The following can be pasted into a Playground to see the error:
import Foundation
protocol Value {
var value: Int { get }
}
protocol Reader {
typealias ReaderValueType: Value
func value() -> ReaderValueType
}
protocol Manager {
typealias ManagerValueType: Value
func read<ManagerReaderType: Reader where ManagerReaderType.ReaderValueType == ManagerValueType>() -> ManagerReaderType?
}
struct Value1: Value {
let value: Int = 1
}
struct Value2: Value {
let value: Int = 2
}
struct Reader1: Reader {
func value() -> Value1 {
return Value1()
}
}
struct Reader2: Reader {
func value() -> Value2 {
return Value2()
}
}
class Manager1: Manager {
typealias ManagerValueType = Value1
let v = ManagerValueType()
func read<ManagerReaderType: Reader where ManagerReaderType.ReaderValueType == ManagerValueType>() -> ManagerReaderType? {
return Reader1()// Error: "Reader1 is not convertible to ManagedReaderType?" Try swapping to return nil which does compile.
}
}
let manager = Manager1()
let v = manager.v.value
let a: Reader1? = manager.read()
a.dynamicType
The error occurs because ManagerReaderType in the read function is only a generic placeholder for any type which conforms to Reader and its ReaderValueType is equal to the one of ManagerReaderType. So the actual type of ManagerReaderType is not determined by the function itself, instead the type of the variable which gets assigned declares the type:
let manager = Manager1()
let reader1: Reader1? = manager.read() // ManagerReaderType is of type Reader1
let reader2: Reader2? = manager.read() // ManagerReaderType is of type Reader2
if you return nil it can be converted to any optional type so it always works.

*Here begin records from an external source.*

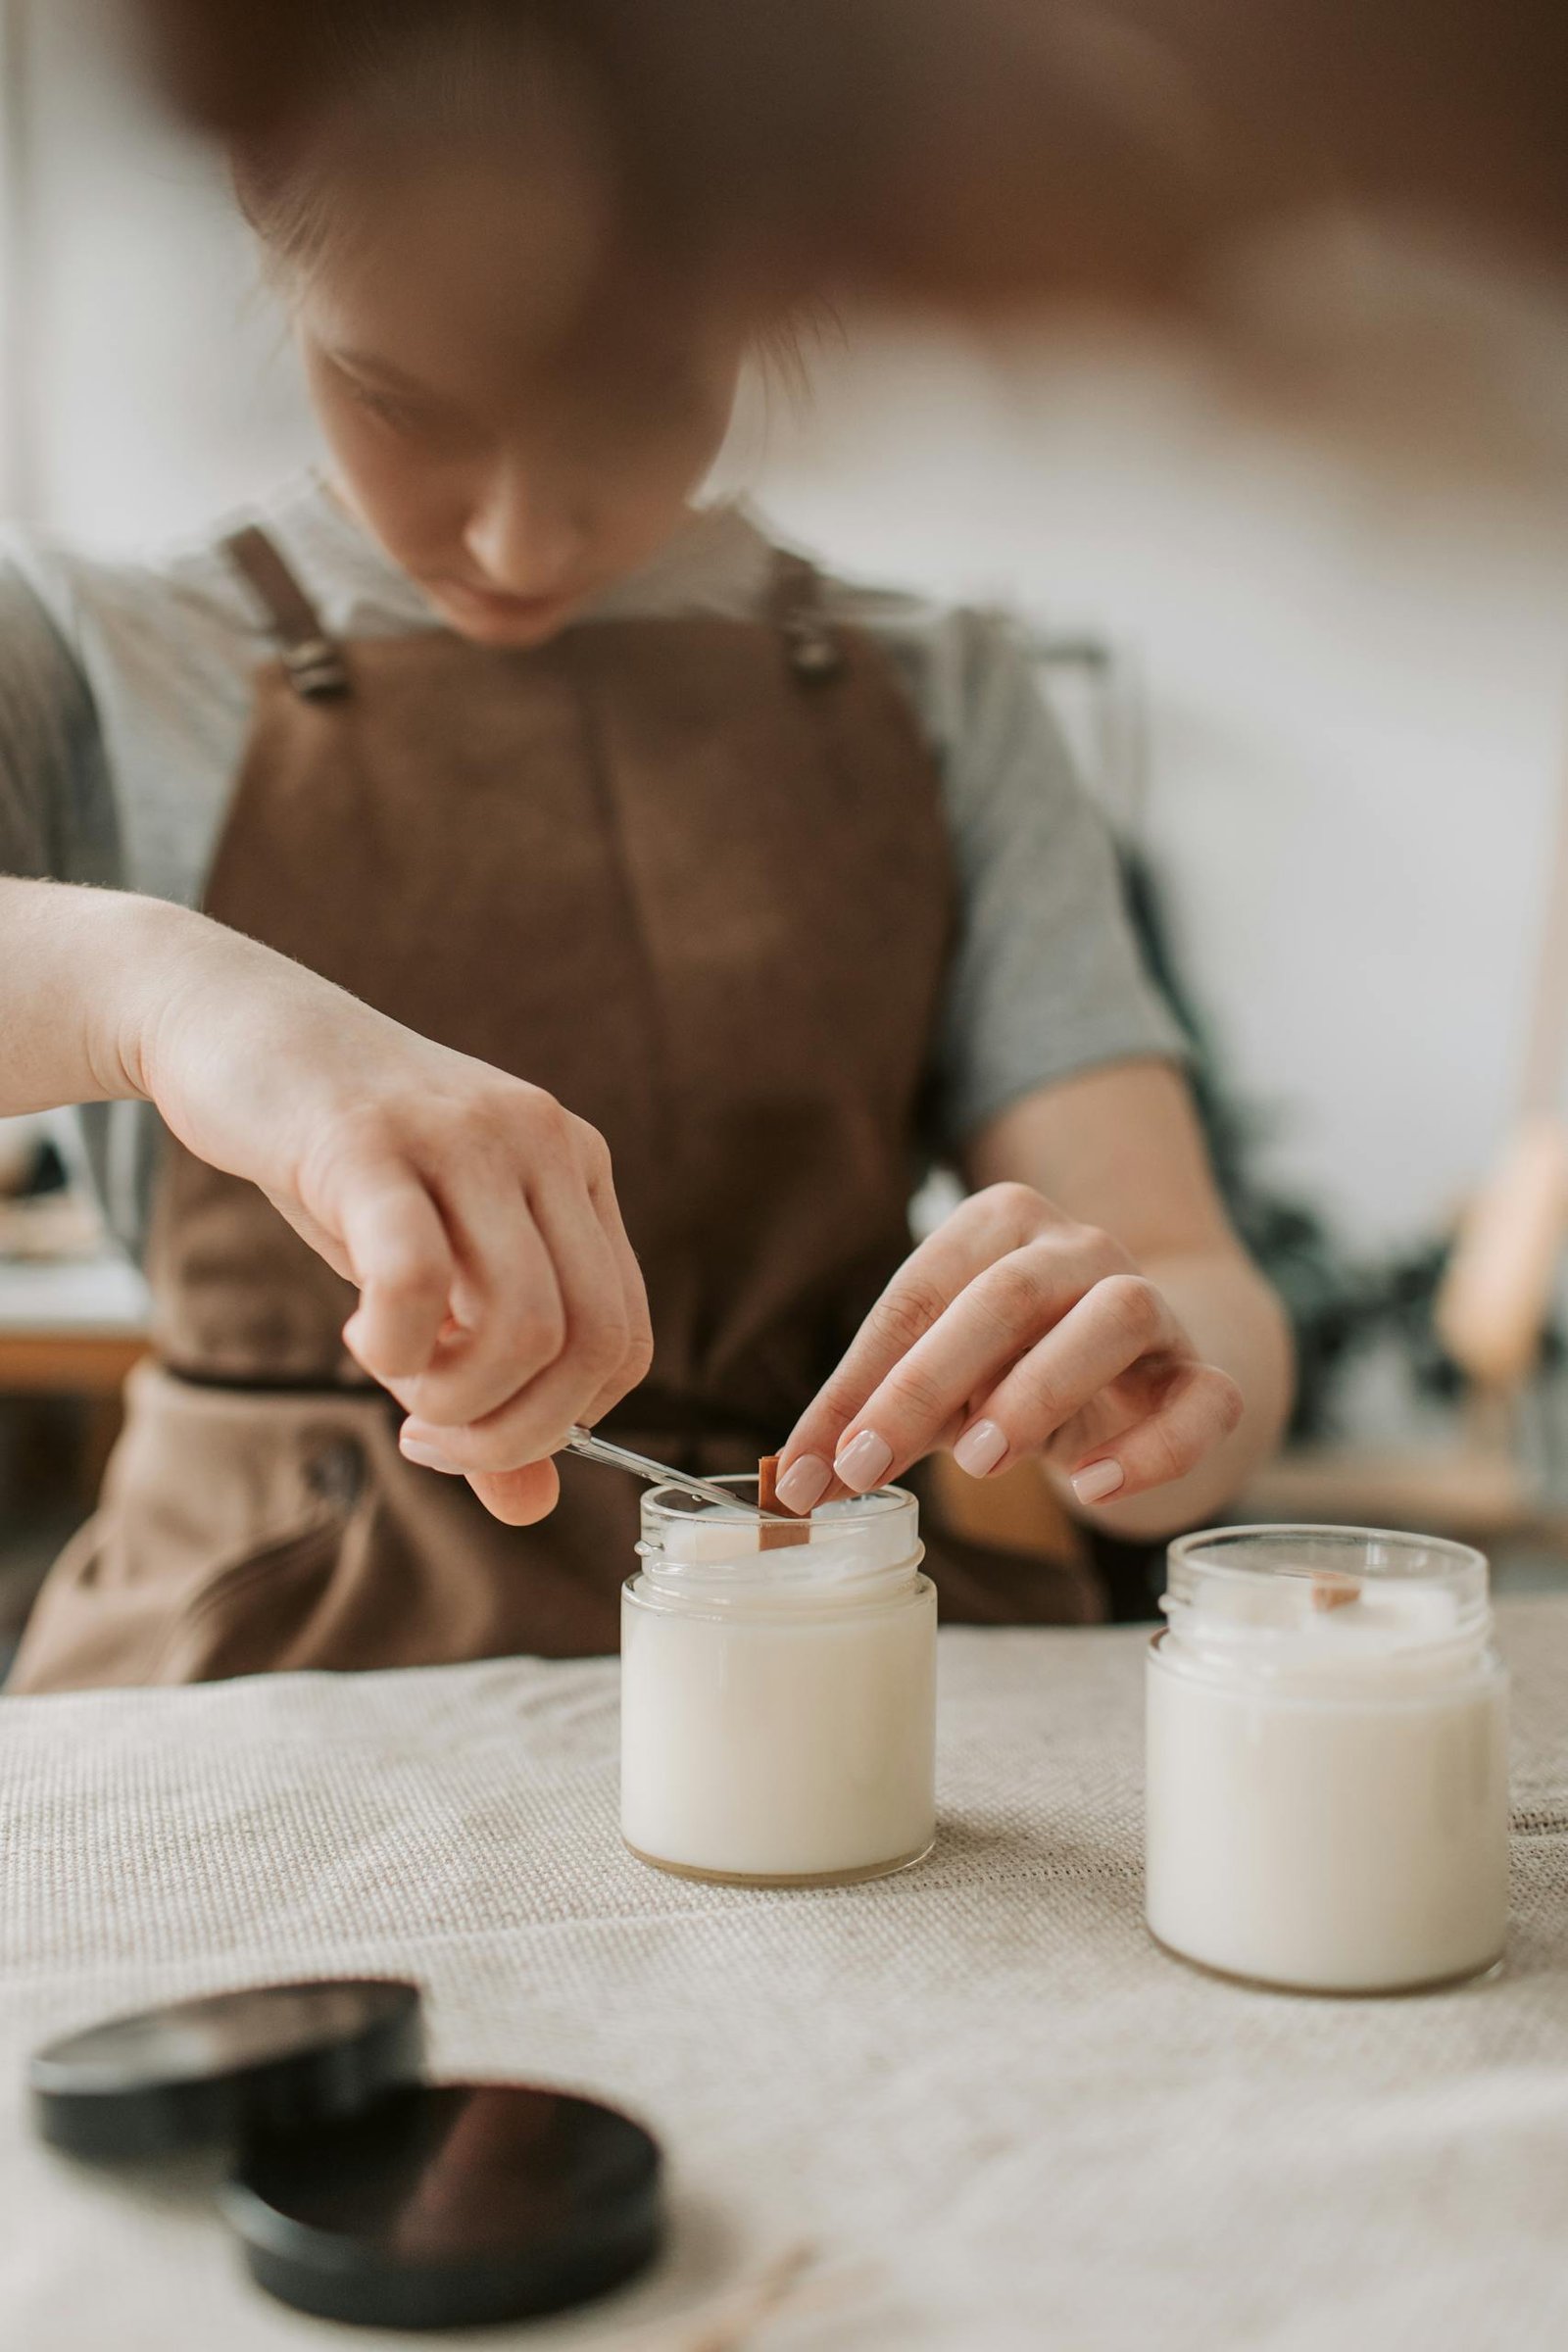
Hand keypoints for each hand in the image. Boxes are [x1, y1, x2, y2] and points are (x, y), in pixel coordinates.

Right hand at [138, 910, 650, 1522]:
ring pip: (526, 1322)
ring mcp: (464, 1135)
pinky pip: (421, 1276)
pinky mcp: (372, 1139)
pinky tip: (360, 1336)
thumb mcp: (430, 1270)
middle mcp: (543, 1144)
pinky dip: (397, 1345)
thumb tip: (532, 1506)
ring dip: (456, 1395)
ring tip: (393, 1378)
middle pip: (594, 1342)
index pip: (626, 1337)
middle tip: (432, 1438)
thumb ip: (486, 1377)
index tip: (473, 1433)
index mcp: (576, 1170)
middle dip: (516, 1430)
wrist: (235, 1020)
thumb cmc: (339, 1162)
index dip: (561, 1420)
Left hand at [773, 1183, 1241, 1515]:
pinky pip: (1203, 1398)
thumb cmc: (1008, 1367)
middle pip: (1005, 1296)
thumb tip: (794, 1483)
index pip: (917, 1295)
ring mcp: (1153, 1303)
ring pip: (1116, 1317)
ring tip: (977, 1461)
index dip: (857, 1383)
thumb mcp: (934, 1383)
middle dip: (924, 1384)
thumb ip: (870, 1418)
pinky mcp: (1204, 1373)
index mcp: (997, 1225)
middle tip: (866, 1463)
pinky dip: (1152, 1448)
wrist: (1136, 1368)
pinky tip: (1093, 1487)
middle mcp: (1079, 1247)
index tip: (807, 1468)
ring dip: (1039, 1388)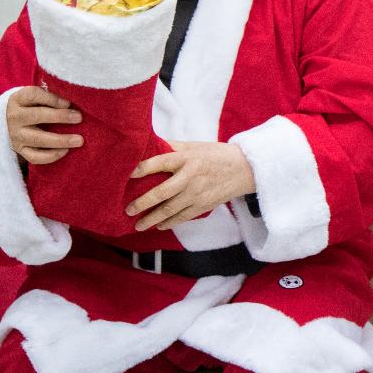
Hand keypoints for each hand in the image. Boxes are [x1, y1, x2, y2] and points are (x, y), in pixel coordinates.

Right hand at [5, 86, 81, 164]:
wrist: (12, 121)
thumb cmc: (33, 105)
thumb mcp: (37, 97)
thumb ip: (51, 97)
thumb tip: (72, 105)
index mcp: (19, 99)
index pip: (33, 95)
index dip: (52, 99)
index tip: (69, 102)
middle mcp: (15, 117)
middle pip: (36, 116)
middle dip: (59, 117)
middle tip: (79, 118)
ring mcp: (16, 135)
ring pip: (38, 139)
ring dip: (60, 140)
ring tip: (79, 140)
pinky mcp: (20, 150)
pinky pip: (35, 157)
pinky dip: (52, 155)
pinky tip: (66, 151)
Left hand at [125, 141, 255, 230]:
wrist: (244, 169)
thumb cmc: (216, 155)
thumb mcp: (195, 146)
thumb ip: (172, 147)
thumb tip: (148, 146)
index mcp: (186, 158)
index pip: (159, 162)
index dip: (141, 169)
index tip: (128, 175)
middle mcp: (190, 177)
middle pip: (161, 192)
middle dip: (142, 203)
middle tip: (128, 210)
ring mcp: (197, 193)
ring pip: (170, 210)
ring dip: (152, 219)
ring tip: (138, 225)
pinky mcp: (203, 206)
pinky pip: (182, 217)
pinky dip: (168, 223)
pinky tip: (158, 226)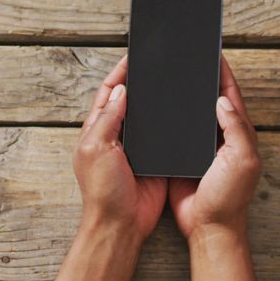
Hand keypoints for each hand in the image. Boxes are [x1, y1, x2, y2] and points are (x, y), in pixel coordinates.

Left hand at [74, 55, 167, 242]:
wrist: (122, 224)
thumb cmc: (102, 190)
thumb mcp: (97, 149)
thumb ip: (108, 119)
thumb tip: (121, 90)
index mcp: (97, 129)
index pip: (108, 92)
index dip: (119, 73)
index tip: (134, 56)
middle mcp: (116, 135)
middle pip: (129, 100)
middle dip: (141, 82)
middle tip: (157, 64)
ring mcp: (137, 147)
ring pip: (148, 115)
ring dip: (157, 101)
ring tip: (172, 81)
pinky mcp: (156, 158)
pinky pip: (164, 135)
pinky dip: (171, 122)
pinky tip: (182, 111)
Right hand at [169, 57, 260, 240]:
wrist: (208, 226)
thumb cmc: (230, 197)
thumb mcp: (240, 160)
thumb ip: (235, 128)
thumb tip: (221, 99)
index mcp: (238, 132)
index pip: (230, 94)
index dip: (222, 72)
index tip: (212, 52)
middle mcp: (220, 136)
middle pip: (209, 99)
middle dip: (200, 80)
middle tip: (186, 58)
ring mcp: (200, 146)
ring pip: (190, 113)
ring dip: (182, 98)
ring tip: (169, 76)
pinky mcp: (181, 156)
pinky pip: (175, 132)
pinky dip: (168, 118)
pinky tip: (156, 108)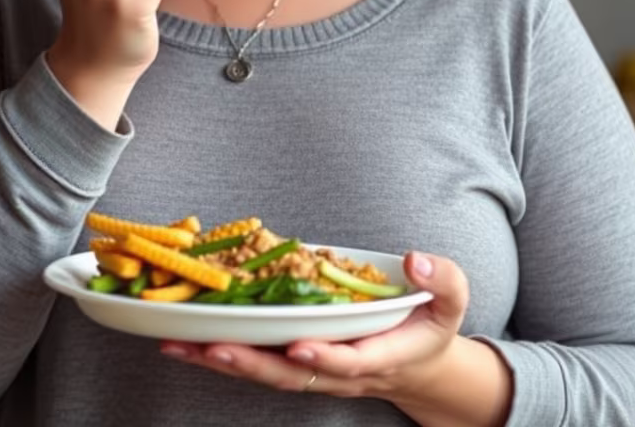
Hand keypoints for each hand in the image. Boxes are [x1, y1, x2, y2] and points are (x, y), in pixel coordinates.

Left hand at [161, 252, 474, 407]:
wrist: (420, 365)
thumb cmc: (431, 324)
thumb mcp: (451, 299)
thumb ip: (442, 279)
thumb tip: (417, 260)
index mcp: (382, 355)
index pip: (350, 361)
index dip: (325, 356)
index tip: (300, 344)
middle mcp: (342, 370)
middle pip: (294, 375)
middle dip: (254, 363)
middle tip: (216, 347)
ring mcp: (316, 369)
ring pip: (267, 372)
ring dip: (225, 362)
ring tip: (183, 345)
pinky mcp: (295, 361)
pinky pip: (256, 361)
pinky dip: (220, 355)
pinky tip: (186, 341)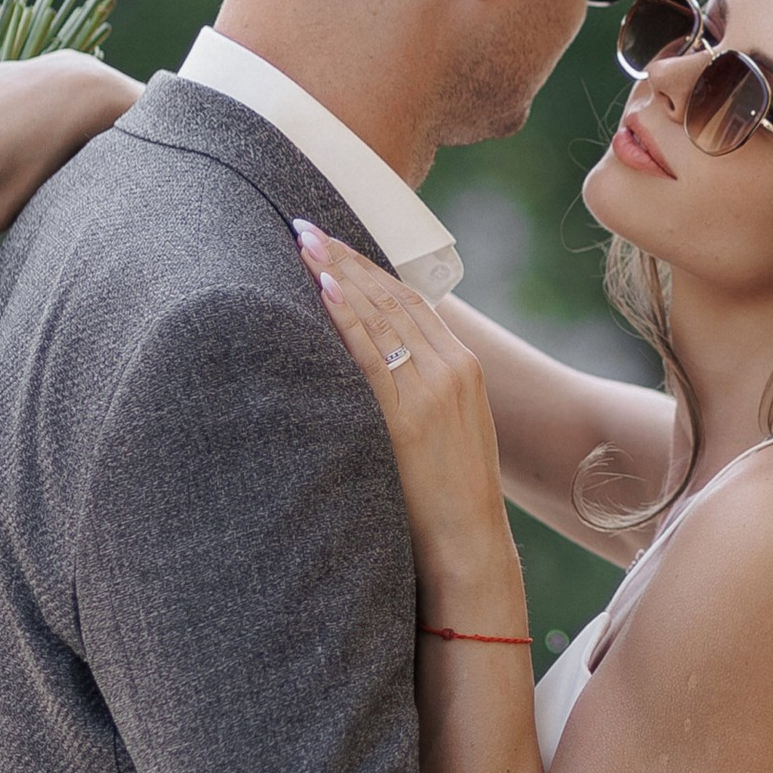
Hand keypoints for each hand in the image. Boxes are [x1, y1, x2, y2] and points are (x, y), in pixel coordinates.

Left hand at [299, 226, 520, 614]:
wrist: (469, 543)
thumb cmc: (448, 494)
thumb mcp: (447, 427)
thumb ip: (419, 389)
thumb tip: (373, 364)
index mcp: (463, 367)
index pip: (412, 300)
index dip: (370, 268)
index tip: (334, 244)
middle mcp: (453, 368)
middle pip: (393, 297)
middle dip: (347, 259)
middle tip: (305, 228)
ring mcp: (433, 391)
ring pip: (382, 316)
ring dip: (340, 275)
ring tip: (303, 245)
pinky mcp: (410, 417)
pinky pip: (372, 355)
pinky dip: (347, 318)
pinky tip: (324, 290)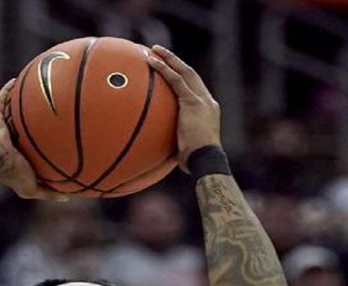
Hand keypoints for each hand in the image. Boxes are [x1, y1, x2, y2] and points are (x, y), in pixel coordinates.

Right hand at [0, 80, 65, 199]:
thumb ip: (49, 192)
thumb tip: (68, 196)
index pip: (35, 143)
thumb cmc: (11, 173)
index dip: (44, 137)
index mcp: (20, 153)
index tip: (61, 129)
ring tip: (38, 85)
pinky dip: (6, 90)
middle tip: (54, 103)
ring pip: (14, 110)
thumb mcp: (32, 189)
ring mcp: (3, 127)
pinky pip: (0, 100)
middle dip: (36, 115)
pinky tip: (16, 79)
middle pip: (26, 124)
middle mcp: (12, 138)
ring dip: (22, 99)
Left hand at [147, 45, 221, 167]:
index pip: (194, 87)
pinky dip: (163, 69)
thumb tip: (156, 147)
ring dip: (168, 59)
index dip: (182, 76)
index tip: (169, 69)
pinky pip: (175, 80)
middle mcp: (207, 101)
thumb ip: (174, 139)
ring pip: (184, 72)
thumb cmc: (193, 161)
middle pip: (190, 74)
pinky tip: (151, 62)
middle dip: (175, 61)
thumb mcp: (183, 146)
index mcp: (207, 109)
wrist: (205, 159)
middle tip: (159, 52)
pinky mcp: (193, 102)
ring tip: (153, 50)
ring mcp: (201, 100)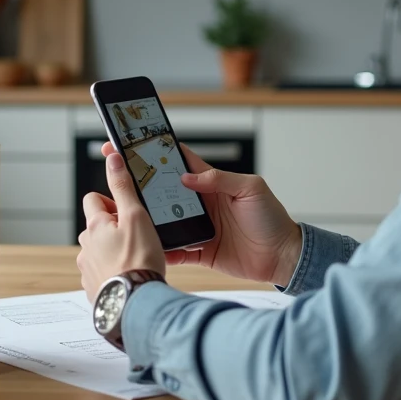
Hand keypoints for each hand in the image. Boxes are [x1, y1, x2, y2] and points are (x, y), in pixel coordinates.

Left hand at [76, 150, 165, 302]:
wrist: (136, 305)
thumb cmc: (139, 260)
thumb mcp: (136, 216)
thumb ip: (123, 187)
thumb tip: (112, 159)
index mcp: (94, 227)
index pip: (93, 200)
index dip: (110, 201)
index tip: (127, 211)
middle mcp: (85, 247)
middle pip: (96, 227)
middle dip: (114, 229)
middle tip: (137, 236)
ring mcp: (88, 270)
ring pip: (98, 252)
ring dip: (113, 252)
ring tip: (136, 259)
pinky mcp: (94, 290)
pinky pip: (101, 274)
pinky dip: (113, 273)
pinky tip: (130, 277)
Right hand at [99, 142, 302, 285]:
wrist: (283, 256)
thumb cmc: (272, 218)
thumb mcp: (250, 189)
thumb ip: (219, 179)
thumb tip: (187, 176)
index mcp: (211, 182)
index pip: (178, 161)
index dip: (154, 151)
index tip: (130, 144)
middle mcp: (200, 202)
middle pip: (163, 191)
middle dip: (140, 184)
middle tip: (117, 181)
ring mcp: (198, 227)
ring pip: (164, 220)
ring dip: (147, 219)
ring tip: (125, 215)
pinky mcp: (200, 251)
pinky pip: (176, 250)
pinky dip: (162, 249)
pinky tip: (147, 248)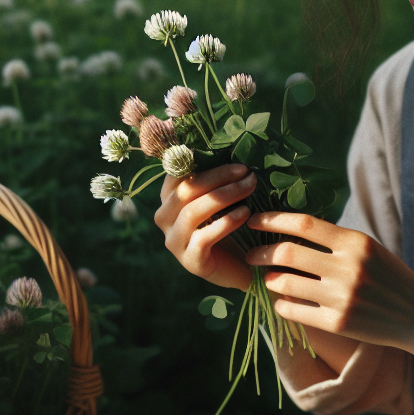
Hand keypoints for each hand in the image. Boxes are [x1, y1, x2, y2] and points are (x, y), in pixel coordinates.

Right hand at [155, 163, 256, 290]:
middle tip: (248, 173)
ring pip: (193, 212)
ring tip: (250, 188)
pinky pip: (204, 237)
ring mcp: (174, 242)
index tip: (235, 161)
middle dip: (219, 178)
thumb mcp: (219, 200)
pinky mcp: (190, 261)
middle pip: (186, 191)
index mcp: (168, 200)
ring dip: (225, 196)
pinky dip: (226, 222)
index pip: (176, 174)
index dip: (204, 163)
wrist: (241, 268)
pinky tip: (245, 214)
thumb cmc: (231, 228)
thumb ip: (215, 180)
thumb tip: (231, 146)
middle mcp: (164, 219)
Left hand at [244, 211, 413, 353]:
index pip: (304, 225)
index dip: (273, 220)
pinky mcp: (338, 323)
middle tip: (252, 255)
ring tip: (267, 278)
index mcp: (355, 242)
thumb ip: (335, 241)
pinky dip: (282, 304)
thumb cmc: (390, 278)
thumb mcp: (368, 250)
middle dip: (261, 253)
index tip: (254, 221)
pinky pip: (294, 310)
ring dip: (269, 279)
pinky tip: (282, 301)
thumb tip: (290, 233)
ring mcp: (342, 297)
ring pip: (286, 283)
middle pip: (288, 253)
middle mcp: (348, 268)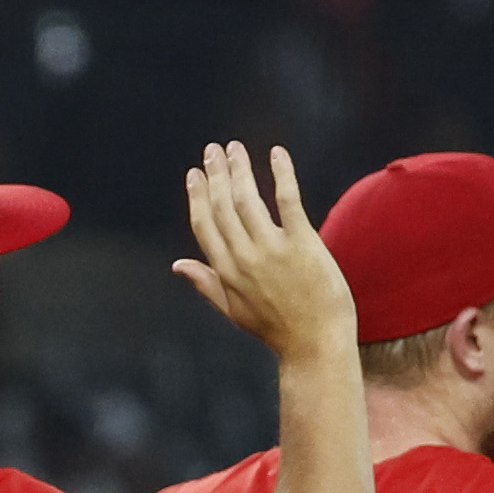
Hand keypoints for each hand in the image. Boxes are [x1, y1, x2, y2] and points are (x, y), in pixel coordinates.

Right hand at [172, 141, 353, 365]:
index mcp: (226, 272)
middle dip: (216, 175)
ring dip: (240, 169)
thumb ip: (206, 284)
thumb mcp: (234, 310)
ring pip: (248, 199)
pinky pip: (287, 200)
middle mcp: (244, 258)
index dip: (198, 196)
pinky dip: (281, 173)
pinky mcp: (302, 244)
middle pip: (223, 207)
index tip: (195, 173)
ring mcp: (272, 250)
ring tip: (235, 148)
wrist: (315, 343)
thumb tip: (179, 265)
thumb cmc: (276, 329)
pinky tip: (276, 153)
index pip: (205, 225)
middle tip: (214, 150)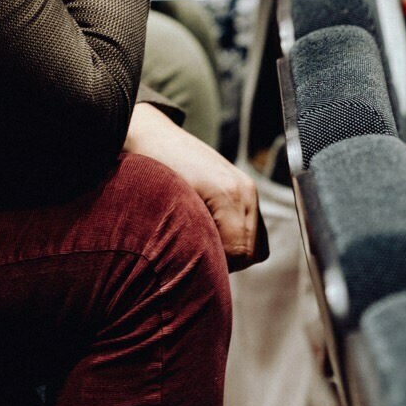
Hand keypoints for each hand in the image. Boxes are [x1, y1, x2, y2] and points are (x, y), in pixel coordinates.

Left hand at [124, 101, 264, 267]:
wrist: (149, 136)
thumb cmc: (151, 170)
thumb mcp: (169, 207)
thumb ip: (193, 238)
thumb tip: (206, 269)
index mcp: (228, 194)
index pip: (239, 252)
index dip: (218, 265)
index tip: (194, 263)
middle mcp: (244, 190)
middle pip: (252, 252)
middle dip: (228, 261)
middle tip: (198, 256)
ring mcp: (247, 187)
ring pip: (256, 243)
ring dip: (234, 251)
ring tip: (203, 244)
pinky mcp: (244, 187)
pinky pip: (252, 227)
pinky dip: (236, 237)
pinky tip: (211, 232)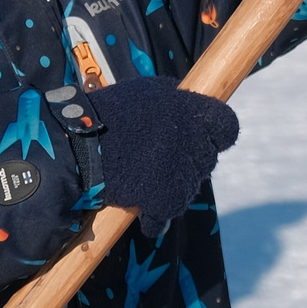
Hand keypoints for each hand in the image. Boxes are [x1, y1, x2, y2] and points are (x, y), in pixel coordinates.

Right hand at [91, 76, 240, 236]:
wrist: (78, 148)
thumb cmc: (111, 114)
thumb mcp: (149, 92)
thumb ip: (177, 100)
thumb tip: (192, 108)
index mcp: (195, 112)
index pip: (228, 126)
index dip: (217, 133)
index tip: (203, 135)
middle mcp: (196, 143)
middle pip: (207, 158)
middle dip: (189, 158)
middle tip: (158, 154)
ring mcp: (183, 175)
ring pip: (189, 187)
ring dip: (172, 184)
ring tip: (142, 174)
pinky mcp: (166, 202)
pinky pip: (166, 215)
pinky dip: (154, 215)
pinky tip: (138, 204)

As an alternative you can return a specific type of type Reader:
protocol Manager {
// this is similar to the Generator of a SequenceType which has the Element type
// but it constraints the ManagerReaderType to one specific Reader
typealias ManagerReaderType: Reader
func read() -> ManagerReaderType?
}
class Manager1: Manager {
func read() -> Reader1? {
return Reader1()
}
}
This is the best approach with protocols due to the lack of "true" generics (the following isn't supported (yet)):
// this would perfectly match your requirements
protocol Reader<T: Value> {
fun value() -> T
}
protocol Manager<T: Value> {
func read() -> Reader<T>?
}
class Manager1: Manager<Value1> {
func read() -> Reader<Value1>? {
return Reader1()
}
}
So the best workaround would be to make Reader a generic class and Reader1 and Reader2 subclass a specific generic type of it:
class Reader<T: Value> {
func value() -> T {
// or provide a dummy value
fatalError("implement me")
}
}
// a small change in the function signature
protocol Manager {
typealias ManagerValueType: Value
func read() -> Reader<ManagerValueType>?
}
class Reader1: Reader<Value1> {
override func value() -> Value1 {
return Value1()
}
}
class Reader2: Reader<Value2> {
override func value() -> Value2 {
return Value2()
}
}
class Manager1: Manager {
typealias ManagerValueType = Value1
func read() -> Reader<ManagerValueType>? {
return Reader1()
}
}
let manager = Manager1()
// you have to cast it, otherwise it is of type Reader<Value1>
let a: Reader1? = manager.read() as! Reader1?
This implementation should solve you problem, but the Readers are now reference types and a copy function should be considered.